Reggia di Colorno: rimossa la prima statua

30/01/2012
h.18.20

E’ arrivata nel pomeriggio alla Reggia di Colorno la gigantesca gru con la quale è stato eseguito il primo pronto intervento: la rimozione dalla statua sulla torre di nord est che incombeva sui tetti della sede di Alma, la scuola internazionale di cucina che domani riapre. Poi toccherà agli elementi lesionati e in bilico e infine si procederà all’analisi di tutti i gruppi scultorei, 102 pezzi fra statue e coppe.
Con il sopralluogo effettuato questa mattina da Provincia di Parma e Soprintendenza insieme ai tecnici, sono state messe a punto le priorità per la messa in sicurezza di tutto l’apparato delle decorazioni della monumentale residenza, un impegno per il quale sarà necessario anche allestire un vero e proprio atelier di restauro in cantiere in modo da ricomporre i pezzi.
Le operazioni necessarie le hanno indicate il Soprintendete Luciano Serchia e l’assessore provinciale alla Cultura Giuseppe Romanini al termine del lungo sopralluogo al quale ha partecipato anche il sindaco di Colorno Michela Canova.
“La seconda scossa non ha fatto che esaltare i fenomeni di dissesto che si erano già manifestati in occasione della prima. Nella Reggia di Colorno i danni maggiori e i pericoli più incombenti si sono registrati sul sistema della decorazione scultorea che corona i tre lati principali della Reggia e sulle statue e gli altri apparati scultorei e decorativi delle quattro torri, come è risultato evidente a tutti con alcuni crolli di statue e vasi e il dissesto di alcuni altri gruppi scultorei” – ha detto Serchia sottolineando il fatto che i sistemi di connessione con grappe, agganci e staffe inserite in occasione dei precedenti restauri tra l’88 e il 1990, ha preservato l’apparato scultoreo “altrimenti ci saremmo trovati di fronte a una strage di tutto il sintema decorativo. Ora si tratta di procedere con una oculata selezione dei gruppi scultorei che devono essere necessariamente rimossi, quelli caduti o parzialmente caduti e quelli che stanno per cadere, e poi su questo lavorare con un attento rilievo statico strutturale di tutti i gruppi scultorei in essere e procedere a una definizione di un progetto di consolidamento e di efficientazione del sistema di connessione e ancoraggio”.
Dunque non saranno rimossi tutti gli elementi decorativi ma verrà attivato un meccanismo di connessione sicuro su tutto l’apparato scultoreo.

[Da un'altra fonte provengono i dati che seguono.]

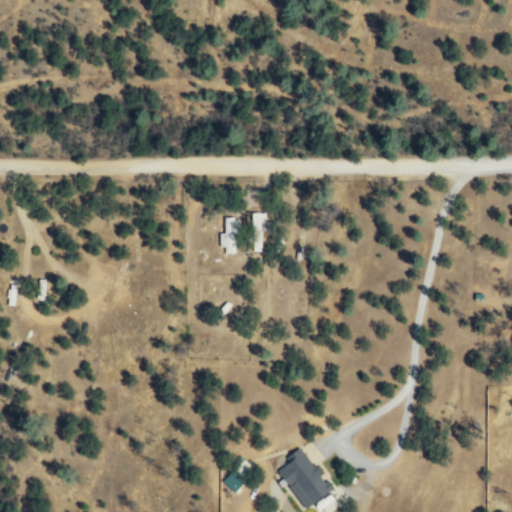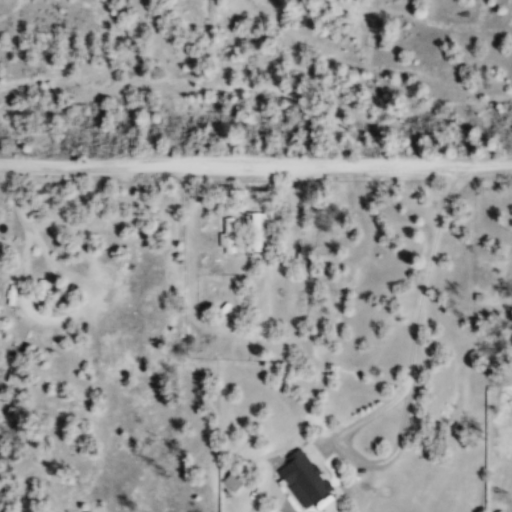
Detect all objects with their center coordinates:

La visita di oggi, oltre agli esterni, ha riguardato anche le parti interne e il piano nobile a cominciare dalle zone che meritano maggiore attenzione
“Da quello che si è potuto osservare anche sabato durante il sopralluogo compiuto con i vigili del fuoco nella parte più utilizzata che è quella della scuola internazionale di cucina non ci sono problematiche. Sulla parte espositiva resta il tema della torre di sud est, ad angolo fra la piazza e il guardino, che ha una fessura che va studiata meglio dal punto di vista della sua tenuta per poi immaginare le possibilità di intervento” ha spiegato Romanini.
In quella torre infatti si è manifestata una lesione che va dalla finestra del primo piano fin su alla cella campanaria. L’idea è di procedere col il rilievo di tutta la fessura facendo una analisi critica strutturale dell’intera struttura della torre in modo da poter definire quali potranno essere i criteri più opportuni del futuro consolidamento della torre che comprende anche la rifacitura delle lesioni.

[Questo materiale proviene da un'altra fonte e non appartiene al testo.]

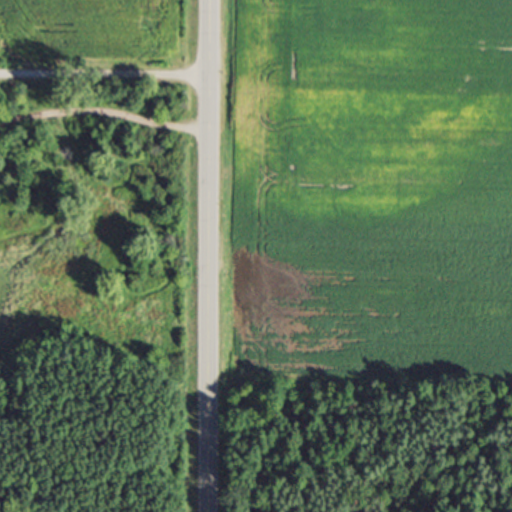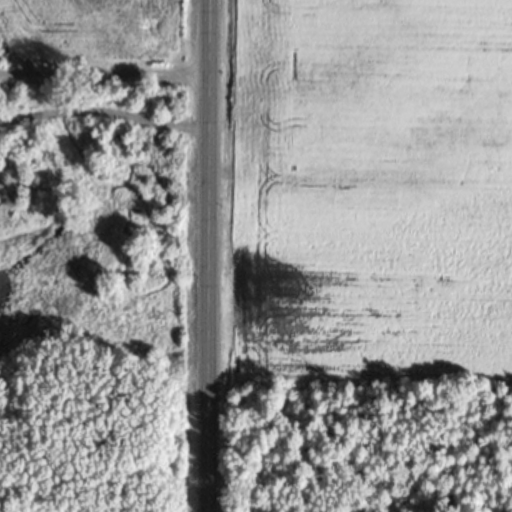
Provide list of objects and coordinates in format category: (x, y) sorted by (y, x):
road: (105, 49)
road: (208, 256)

Alma dunque sarà riaperta avendo la scuola internazionale una accessibilità indipendente e sarà mantenuta l’area di sicurezza sul lato del giardino e della piazza che resterà operativa fino alla conclusione delle operazioni.
Difficile ipotizzare i tempi anche se l’intenzione è quella di riaprire la Reggia il più presto possibile. A preoccupare è il tema delle risorse, come ha sottolineato il presidente Vincenzo Bernazzoli intervenuto questa mattina all’incontro con la soprintendenza: “c’è bisogno in un momento come questo dove tutti gli enti locali e i privati sono in difficoltà dal punto di vista delle risorse di avere chiaro che non si abbandona nessuno anche se sappiamo che non sarà facile trovare capitoli a vari livelli che possono intervenire in questa vicenda ma noi non lasceremo nulla di intentato”.